Peterson played a combined 86 games between Double-A and Triple-A in 2014 and hit .307 with a .402 OBP and 33 extra-base hits. He said he hit in each of the top three spots in the order in the minors, but prefers to hit second.

“I feel like being able to get that runner over for the three-, four-, five-hole guys,” he said. “I like being at top and getting on base and maybe stealing a bag if the situation is there. I just want to be able to score runs.”

That’s the challenge for the Braves this season after they scored only 573 runs in 2014 to rank 29th in the majors, down from 688 in 2013.

In 2012 Bourn hit .274 with a .348 OBP, stole 42 bases in 55 attempts and scored 96 runs.
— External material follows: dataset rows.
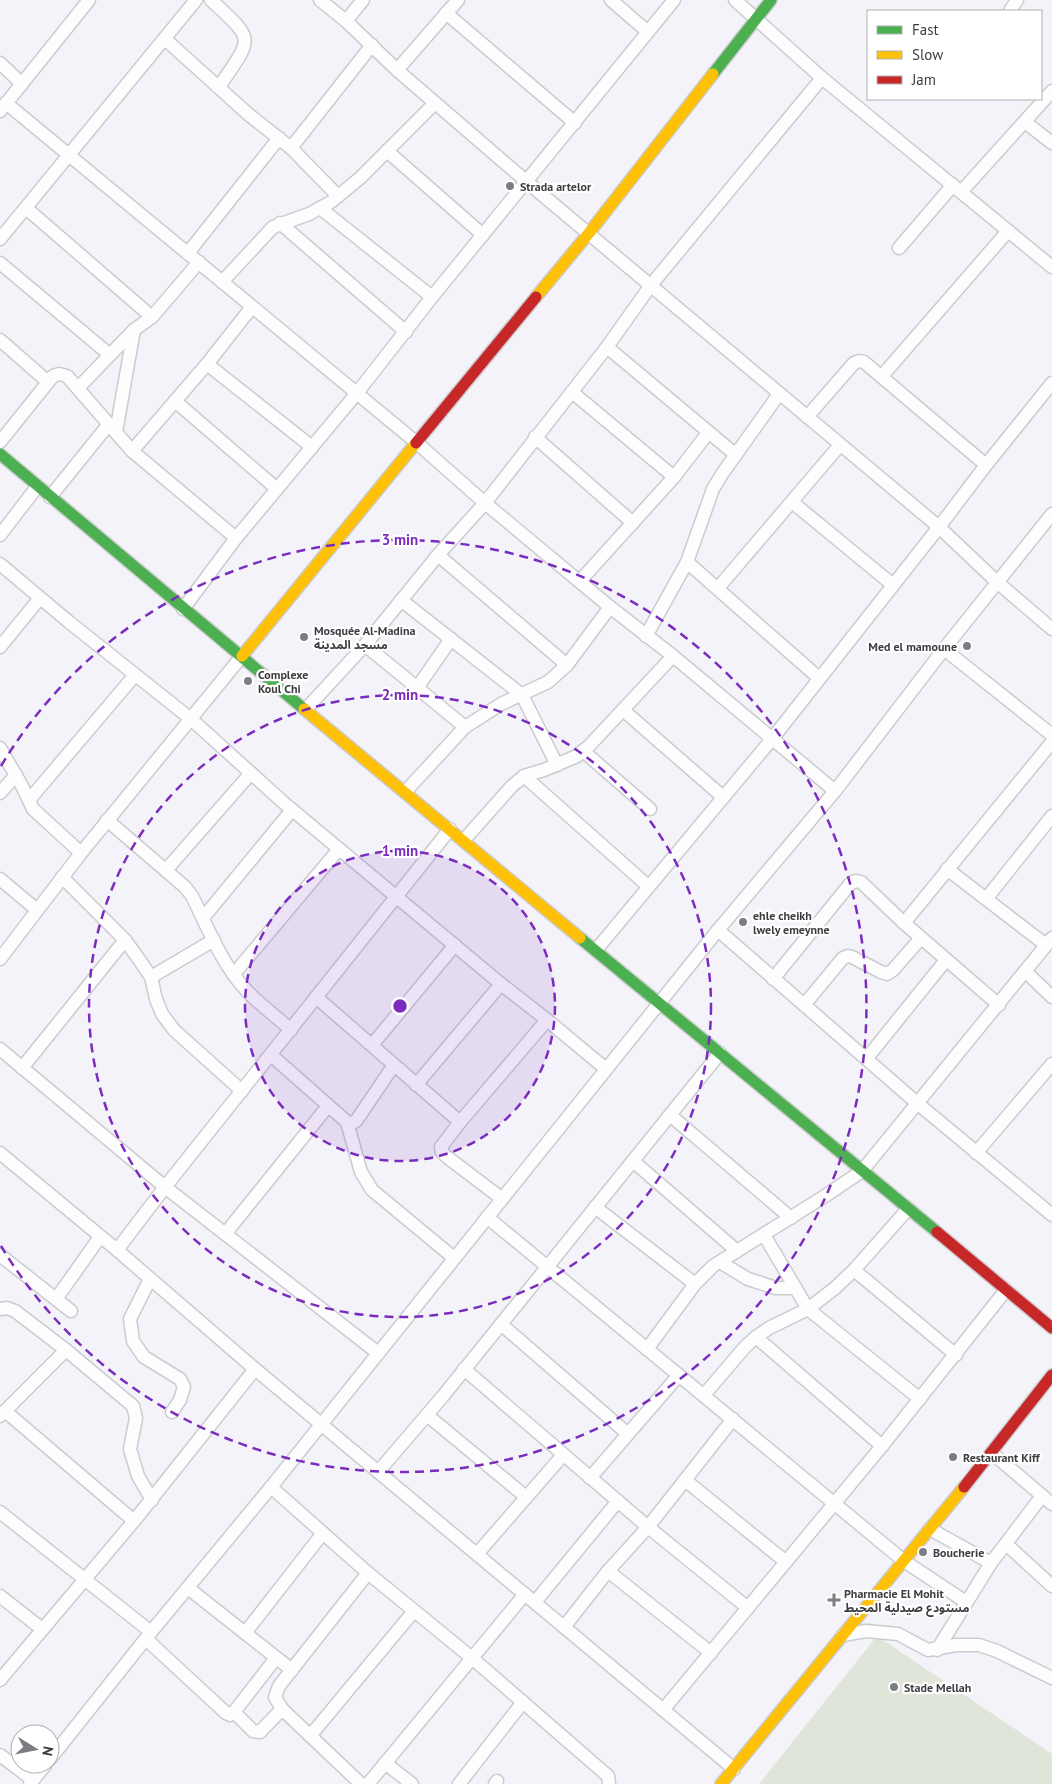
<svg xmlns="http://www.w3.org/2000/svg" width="1052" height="1784" viewBox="0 0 1052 1784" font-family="'PT Sans','Noto Sans Arabic',sans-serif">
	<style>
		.green { fill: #e0e5da }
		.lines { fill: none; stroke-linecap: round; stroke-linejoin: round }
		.street-casing { stroke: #cbcbd0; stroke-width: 15 }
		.fast-casing { stroke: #cbcbd0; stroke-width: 14 }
		.slow-casing { stroke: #cbcbd0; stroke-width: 14 }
		.jam-casing { stroke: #cbcbd0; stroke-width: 14 }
		.street { stroke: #fdfdfe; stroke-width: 12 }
		.fast { stroke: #4caf50; stroke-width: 11 }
		.slow { stroke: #ffc107; stroke-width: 11 }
		.jam { stroke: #c62828; stroke-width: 11 }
		.ring { fill: none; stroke: #7b2cbf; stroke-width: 2.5; stroke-dasharray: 9 6 }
		.poi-dot { fill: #7d7c81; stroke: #fff; stroke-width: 2 }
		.labels { text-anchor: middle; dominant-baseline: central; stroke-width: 4.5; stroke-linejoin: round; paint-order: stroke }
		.poi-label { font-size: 12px; font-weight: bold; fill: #3d3c40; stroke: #fff; text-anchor: start }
		.centre { fill: #7b2cbf; stroke: #fff; stroke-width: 2.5 }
		.ring-label { font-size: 15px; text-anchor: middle; font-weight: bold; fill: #7b2cbf; stroke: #fff; stroke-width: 4.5; stroke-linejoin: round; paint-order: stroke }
	</style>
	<rect width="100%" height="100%" fill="#f3f3f9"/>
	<polygon class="green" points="877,1636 1052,1754 1052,1784 759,1784"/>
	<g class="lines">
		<g class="street-casing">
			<g id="street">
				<path d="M211,0C256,42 253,36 219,87"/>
				<polyline points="320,0 346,21 397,70 527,182 939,527 997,582 1052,629"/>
				<polyline points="611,0 648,32"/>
				<polyline points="735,0 822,78 1052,267"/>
				<polyline points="1010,11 1017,0"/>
				<polyline points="446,13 575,123"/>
				<polyline points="346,21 363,0"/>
				<polyline points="165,39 248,114 291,148 338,196"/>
				<polyline points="0,63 22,84"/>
				<polyline points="397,70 458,0"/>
				<polyline points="6,103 417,443 485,503 610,607 673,656 835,791"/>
				<polyline points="0,111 89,0"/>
				<polyline points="1025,122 1052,143"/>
				<polyline points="291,148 372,45"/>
				<polyline points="387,151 483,235"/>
				<polyline points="961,192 1052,91"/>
				<polyline points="26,208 152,317"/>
				<polyline points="320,208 432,297"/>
				<polyline points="280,223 406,332"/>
				<polyline points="0,239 196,0"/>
				<polyline points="899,248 953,185"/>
				<polyline points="188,253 279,138"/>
				<polyline points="0,263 110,355"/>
				<polyline points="222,282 273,227 309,214 331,202 360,178 435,103"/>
				<polyline points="0,340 48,382"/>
				<polyline points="607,347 736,455"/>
				<polyline points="207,364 312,447"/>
				<polyline points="882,376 1008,231"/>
				<polyline points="78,388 134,330 152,317 199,262"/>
				<polyline points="572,392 674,477"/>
				<polyline points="175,401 277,489"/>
				<polyline points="807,417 854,363 859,361 864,362 986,465"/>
				<polyline points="116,432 134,330"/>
				<polyline points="535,437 633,523"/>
				<polyline points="0,442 53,376 59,374 67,376 132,451 236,538"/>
				<polyline points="132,451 207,364 252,307"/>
				<polyline points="50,497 109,424"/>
				<polyline points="792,502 893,585"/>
				<polyline points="0,535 37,487"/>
				<polyline points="438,555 567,665"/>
				<polyline points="687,562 819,678"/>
				<polyline points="0,564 69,622 191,719 284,803 501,984 547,1020 606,1069"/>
				<polyline points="580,581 674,477 708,433"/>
				<polyline points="718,588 840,445"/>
				<polyline points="401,600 522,695 557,765"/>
				<polyline points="183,609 236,538 357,393 432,297 674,0"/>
				<polyline points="646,636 687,562 713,489 722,474 779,394"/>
				<polyline points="365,645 465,727"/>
				<polyline points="0,647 40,598"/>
				<polyline points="944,649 1052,735"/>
				<polyline points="417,688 451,639"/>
				<polyline points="306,709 365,645 438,555 485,503 607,347 651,285 822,78"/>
				<polyline points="623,710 723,797"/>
				<polyline points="0,748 22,786 33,809 81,853"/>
				<polyline points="583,751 650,809"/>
				<polyline points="524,776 648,886"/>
				<polyline points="406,791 465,727 501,704 548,682 567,665 610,607"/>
				<polyline points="0,793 16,775"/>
				<polyline points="29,800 135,675"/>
				<path d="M107,820L185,887L192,896C208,928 222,965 247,991C260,1005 277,1017 291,1030"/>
				<polyline points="464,840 512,786 524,776 544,770 577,756 589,746 673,656"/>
				<polyline points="947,869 1046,945"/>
				<polyline points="166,870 251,773"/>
				<polyline points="62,877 125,940 138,958 151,977 156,999 162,1014 174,1030 242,1091"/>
				<polyline points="0,879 37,910"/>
				<polyline points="986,899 1052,816"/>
				<polyline points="203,918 292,810"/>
				<polyline points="904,923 1052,742"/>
				<polyline points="718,930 917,1103 1052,1215"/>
				<polyline points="596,950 772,739 939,527 986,465 1052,383"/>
				<polyline points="0,959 81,853 242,656"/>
				<polyline points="1025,971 1052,997"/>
				<polyline points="234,974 339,849"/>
				<polyline points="151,977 214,940"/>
				<polyline points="773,979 850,884 855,881 861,882 904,923 999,1005"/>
				<polyline points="316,997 460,1122"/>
				<polyline points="804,1005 843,958 848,956 852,957 881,972 887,974 893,970 921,938"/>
				<polyline points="372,1045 455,945"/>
				<polyline points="0,1049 165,1187 378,1353"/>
				<polyline points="271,1055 347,1122 352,1123 356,1121 394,1065"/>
				<polyline points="867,1058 946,960"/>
				<polyline points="22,1068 125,940"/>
				<polyline points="416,1085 501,984"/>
				<polyline points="670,1115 791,1218"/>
				<polyline points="347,1122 361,1172 372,1190 454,1258"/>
				<polyline points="0,1153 117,1250 255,1369 734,1769"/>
				<polyline points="976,1153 1052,1064"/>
				<polyline points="633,1161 737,1251"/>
				<polyline points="501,1198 447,1157 442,1152 441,1147 460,1122 547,1020"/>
				<polyline points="595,1207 695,1284"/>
				<polyline points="487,1217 904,1561 966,1602"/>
				<polyline points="225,1234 328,1106"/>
				<polyline points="764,1235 808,1309 920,1399"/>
				<polyline points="117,1250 165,1187 450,829"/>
				<polyline points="0,1255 71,1311"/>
				<polyline points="720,1262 748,1279 776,1288 796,1288"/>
				<polyline points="854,1270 956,1355"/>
				<polyline points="150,1279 130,1319 133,1341 144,1357 180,1379 184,1387 180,1400 172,1412"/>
				<polyline points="56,1299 100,1237"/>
				<polyline points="0,1309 7,1308 15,1311 66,1350 133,1406 136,1418 130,1449 138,1476 152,1500"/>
				<polyline points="501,1324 628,1434"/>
				<polyline points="756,1337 882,1446"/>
				<polyline points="647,1349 695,1284 713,1266 825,1196 862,1171 1052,938"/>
				<polyline points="464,1369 648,1527 748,1608"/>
				<polyline points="704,1395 745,1347 756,1337 769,1328 808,1309 835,1288 854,1270 908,1209"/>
				<polyline points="5,1411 134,1521"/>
				<polyline points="427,1415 526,1497"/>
				<polyline points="0,1416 66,1350"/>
				<polyline points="992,1453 1052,1504"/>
				<polyline points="378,1472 443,1396 720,1053"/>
				<polyline points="590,1478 679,1375"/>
				<polyline points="685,1480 786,1562"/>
				<polyline points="271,1487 368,1573 472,1658 608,1776 609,1784"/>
				<polyline points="0,1512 151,1632"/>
				<polyline points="930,1529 991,1563"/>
				<polyline points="1006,1544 1052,1586"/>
				<polyline points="477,1554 563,1455"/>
				<polyline points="608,1571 711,1653"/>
				<polyline points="188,1588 292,1670"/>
				<polyline points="0,1596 42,1629"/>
				<polyline points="535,1602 618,1501"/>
				<polyline points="564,1627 608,1571 648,1527 733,1419"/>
				<polyline points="245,1633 323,1533"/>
				<polyline points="843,1635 866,1631 898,1634 928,1650 956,1645 979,1645 997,1651 1052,1678"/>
				<polyline points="146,1639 226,1713 230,1715 234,1712 276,1658"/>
				<polyline points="937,1650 991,1563 1042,1496"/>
				<polyline points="0,1680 134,1521 255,1369"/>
				<polyline points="663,1710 882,1446 1006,1290"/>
				<polyline points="234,1712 253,1731 260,1732 282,1709"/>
				<polyline points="310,1736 414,1611"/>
				<polyline points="0,1755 33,1780"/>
				<polyline points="50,1759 151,1632 271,1487 718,930 835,791 944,649 1052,514"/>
				<polyline points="385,1763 412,1784"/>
				<polyline points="30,1784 46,1764"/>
				<polyline points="361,1784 282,1709 275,1697 279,1686 368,1573"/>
				<polyline points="368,1784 525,1594"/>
				<polyline points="459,1784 523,1702"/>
				<polyline points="495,1784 497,1781"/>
			</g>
		</g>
		<g class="fast-casing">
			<g id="fast">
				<polyline points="713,74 771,0"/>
				<polyline points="0,454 304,709"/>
				<polyline points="580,938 937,1232"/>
			</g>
		</g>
		<g class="slow-casing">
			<g id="slow">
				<polyline points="536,297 589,233 713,74"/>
				<polyline points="242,656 416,443"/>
				<polyline points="304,709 580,938"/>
				<polyline points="721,1784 964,1487"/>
			</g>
		</g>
		<g class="jam-casing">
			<g id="jam">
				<polyline points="416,443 536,297"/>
				<polyline points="937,1232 1052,1328"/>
				<polyline points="964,1487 1052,1375"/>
			</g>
		</g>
		<use href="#street" class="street"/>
		<use href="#fast" class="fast"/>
		<use href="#slow" class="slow"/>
		<use href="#jam" class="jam"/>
	</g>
	<circle cx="400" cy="1006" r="155" fill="#7b2cbf" fill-opacity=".12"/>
	<g class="ring">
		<circle cx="400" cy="1006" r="155"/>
		<circle cx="400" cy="1006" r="311"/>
		<path d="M1 766A466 466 0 1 1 1 1246"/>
	</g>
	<g class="poi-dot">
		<circle cx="510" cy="186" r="5"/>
		<circle cx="304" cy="637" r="5"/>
		<circle cx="967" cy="646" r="5"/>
		<circle cx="248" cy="681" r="5"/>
		<circle cx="743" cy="922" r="5"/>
		<circle cx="953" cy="1457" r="5"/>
		<circle cx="923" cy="1552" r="5"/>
		<path d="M831.5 1592.5h5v5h5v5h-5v5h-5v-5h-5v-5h5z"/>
		<circle cx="894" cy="1687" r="5"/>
	</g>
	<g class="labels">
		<g class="poi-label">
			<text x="520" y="186">Strada artelor</text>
			<text x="314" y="630">Mosquée Al-Madina<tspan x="314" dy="14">مسجد المدينة</tspan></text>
			<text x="957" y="646" text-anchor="end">Med el mamoune</text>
			<text x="258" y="674">Complexe<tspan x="258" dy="14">Koul Chi</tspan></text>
			<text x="753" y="915">ehle cheikh<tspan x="753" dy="14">lwely emeynne</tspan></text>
			<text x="963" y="1457">Restaurant Kiff</text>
			<text x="933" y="1552">Boucherie</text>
			<text x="844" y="1593">Pharmacie El Mohit<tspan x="844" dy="14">مستودع صيدلية المحيط</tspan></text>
			<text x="904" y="1687">Stade Mellah</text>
		</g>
	</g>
	<circle cx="400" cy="1006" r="8" class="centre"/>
	<g class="ring-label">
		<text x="400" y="545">3 min</text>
		<text x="400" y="700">2 min</text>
		<text x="400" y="856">1 min</text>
	</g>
	<rect x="867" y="10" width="175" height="90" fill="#ffffff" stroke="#b1b1b3"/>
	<rect x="877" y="26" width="25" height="8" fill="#4caf50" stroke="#b1b1b3"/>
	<text x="912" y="35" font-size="15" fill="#3d3c40">Fast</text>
	<rect x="877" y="51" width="25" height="8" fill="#ffc107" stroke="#b1b1b3"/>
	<text x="912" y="60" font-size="15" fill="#3d3c40">Slow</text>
	<rect x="877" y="76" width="25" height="8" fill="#c62828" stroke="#b1b1b3"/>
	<text x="912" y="85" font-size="15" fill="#3d3c40">Jam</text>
	<g transform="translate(35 1749) rotate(100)"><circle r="24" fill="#ffffff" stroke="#b1b1b3"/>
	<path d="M0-4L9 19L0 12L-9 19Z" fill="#7d7c81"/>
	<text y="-8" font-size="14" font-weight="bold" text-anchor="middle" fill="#3d3c40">N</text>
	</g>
</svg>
Prado hit .301 with a .359 OBP and struck out 69 times in 690 plate appearances.

There’s hope, at least, that Young and Peterson can do something similar in 2012.

“You never know when the lights turn on,” Gonzalez said. “You get a little better feel with E.Y. because he’s done it, he’s got a little better track record. From what I’ve seen from Peterson, his swing is pretty solid, there’s not a lot of moving parts. Defensively, he’s made some great plays. We feel like he can translate that to a successful major-league season.”